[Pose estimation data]
# # # # # # #

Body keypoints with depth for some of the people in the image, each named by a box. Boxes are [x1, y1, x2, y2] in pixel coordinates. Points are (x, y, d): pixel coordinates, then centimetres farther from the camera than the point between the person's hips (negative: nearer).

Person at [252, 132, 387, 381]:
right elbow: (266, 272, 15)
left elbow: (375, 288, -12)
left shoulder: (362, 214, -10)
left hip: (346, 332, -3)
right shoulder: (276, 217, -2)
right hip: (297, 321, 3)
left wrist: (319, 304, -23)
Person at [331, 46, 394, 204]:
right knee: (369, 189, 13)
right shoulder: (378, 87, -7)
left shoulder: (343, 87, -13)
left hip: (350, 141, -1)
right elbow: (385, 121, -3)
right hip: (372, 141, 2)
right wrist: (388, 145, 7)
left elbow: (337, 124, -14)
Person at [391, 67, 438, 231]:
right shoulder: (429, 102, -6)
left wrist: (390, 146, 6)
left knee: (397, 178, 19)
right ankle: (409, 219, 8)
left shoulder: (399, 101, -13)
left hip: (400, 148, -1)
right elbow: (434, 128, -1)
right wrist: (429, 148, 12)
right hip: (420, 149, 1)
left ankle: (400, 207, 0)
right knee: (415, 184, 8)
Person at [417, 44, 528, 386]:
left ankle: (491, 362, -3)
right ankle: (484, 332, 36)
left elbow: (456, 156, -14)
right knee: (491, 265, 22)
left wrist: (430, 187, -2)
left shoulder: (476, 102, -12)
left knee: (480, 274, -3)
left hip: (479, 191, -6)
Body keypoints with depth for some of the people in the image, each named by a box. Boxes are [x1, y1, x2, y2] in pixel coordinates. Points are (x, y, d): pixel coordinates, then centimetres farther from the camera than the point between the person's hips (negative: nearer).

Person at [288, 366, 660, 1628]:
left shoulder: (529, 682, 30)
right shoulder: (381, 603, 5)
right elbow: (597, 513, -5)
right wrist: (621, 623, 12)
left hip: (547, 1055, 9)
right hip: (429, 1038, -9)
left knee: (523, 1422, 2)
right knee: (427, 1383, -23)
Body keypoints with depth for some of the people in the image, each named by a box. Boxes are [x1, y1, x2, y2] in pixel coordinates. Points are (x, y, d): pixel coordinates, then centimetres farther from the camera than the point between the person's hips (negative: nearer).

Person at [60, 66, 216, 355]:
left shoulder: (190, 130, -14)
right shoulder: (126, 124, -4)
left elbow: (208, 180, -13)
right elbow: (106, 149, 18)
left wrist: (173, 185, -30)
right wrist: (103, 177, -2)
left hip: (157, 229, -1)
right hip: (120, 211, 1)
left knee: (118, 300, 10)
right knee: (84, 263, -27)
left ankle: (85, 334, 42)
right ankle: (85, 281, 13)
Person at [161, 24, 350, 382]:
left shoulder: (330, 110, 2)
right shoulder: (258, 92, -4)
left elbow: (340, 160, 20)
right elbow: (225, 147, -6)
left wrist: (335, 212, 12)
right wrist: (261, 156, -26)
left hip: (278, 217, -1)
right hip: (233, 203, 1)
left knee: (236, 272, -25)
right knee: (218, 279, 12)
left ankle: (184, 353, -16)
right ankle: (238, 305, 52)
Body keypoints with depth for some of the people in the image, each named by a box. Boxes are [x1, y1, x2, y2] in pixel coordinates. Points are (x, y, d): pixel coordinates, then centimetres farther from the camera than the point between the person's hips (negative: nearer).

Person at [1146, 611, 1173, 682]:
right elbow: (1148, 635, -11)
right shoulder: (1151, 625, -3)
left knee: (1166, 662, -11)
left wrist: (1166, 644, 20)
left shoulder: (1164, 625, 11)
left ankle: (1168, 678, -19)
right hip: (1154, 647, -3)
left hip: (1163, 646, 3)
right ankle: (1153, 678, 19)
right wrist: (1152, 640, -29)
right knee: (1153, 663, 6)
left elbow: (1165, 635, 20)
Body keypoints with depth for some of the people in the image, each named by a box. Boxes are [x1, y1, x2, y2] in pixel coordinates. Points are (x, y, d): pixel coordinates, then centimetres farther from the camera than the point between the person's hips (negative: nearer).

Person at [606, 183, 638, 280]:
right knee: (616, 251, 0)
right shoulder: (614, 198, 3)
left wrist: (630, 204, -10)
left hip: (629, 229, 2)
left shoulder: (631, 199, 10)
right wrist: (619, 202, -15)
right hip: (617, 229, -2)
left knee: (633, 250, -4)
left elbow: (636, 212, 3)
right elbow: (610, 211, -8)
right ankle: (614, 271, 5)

# # # # # # #

### [EXERCISE]
When you reach the line holding "left elbow: (340, 160, 20)" in the records above, begin reproducing exactly, stop after the line holding "left elbow: (1165, 635, 20)", and output nothing else.

### [SOLVED EXERCISE]
left elbow: (340, 160, 20)
right elbow: (225, 147, -6)
left wrist: (335, 212, 12)
right wrist: (261, 156, -26)
left hip: (278, 217, -1)
right hip: (233, 203, 1)
left knee: (236, 272, -25)
right knee: (218, 279, 12)
left ankle: (184, 353, -16)
right ankle: (238, 305, 52)
Body keypoints with depth for some of the people in the image, each named by a box. Boxes are [x1, y1, x2, y2] in pixel coordinates. Points are (x, y, d): pixel coordinates, then centimetres farther from the camera than the point between the person's hips (negative: nearer).

Person at [1146, 611, 1173, 682]:
right elbow: (1148, 635, -11)
right shoulder: (1151, 625, -3)
left knee: (1166, 662, -11)
left wrist: (1166, 644, 20)
left shoulder: (1164, 625, 11)
left ankle: (1168, 678, -19)
right hip: (1154, 647, -3)
left hip: (1163, 646, 3)
right ankle: (1153, 678, 19)
right wrist: (1152, 640, -29)
right knee: (1153, 663, 6)
left elbow: (1165, 635, 20)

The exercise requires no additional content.